*PROVIDED RECORDS*
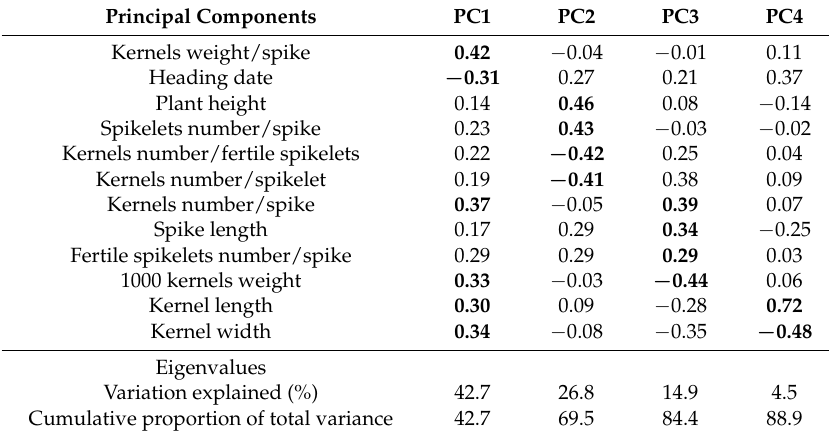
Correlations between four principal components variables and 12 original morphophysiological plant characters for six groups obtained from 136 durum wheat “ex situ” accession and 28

--

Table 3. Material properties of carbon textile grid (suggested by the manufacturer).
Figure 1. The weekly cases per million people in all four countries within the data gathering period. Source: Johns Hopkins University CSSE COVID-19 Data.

*TRY IT*
Collect every line with the string "four" from the records, and copy each.

*EXERCISE SOLUTION*
Correlations between four principal components variables and 12 original morphophysiological plant characters for six groups obtained from 136 durum wheat “ex situ” accession and 28
Figure 1. The weekly cases per million people in all four countries within the data gathering period. Source: Johns Hopkins University CSSE COVID-19 Data.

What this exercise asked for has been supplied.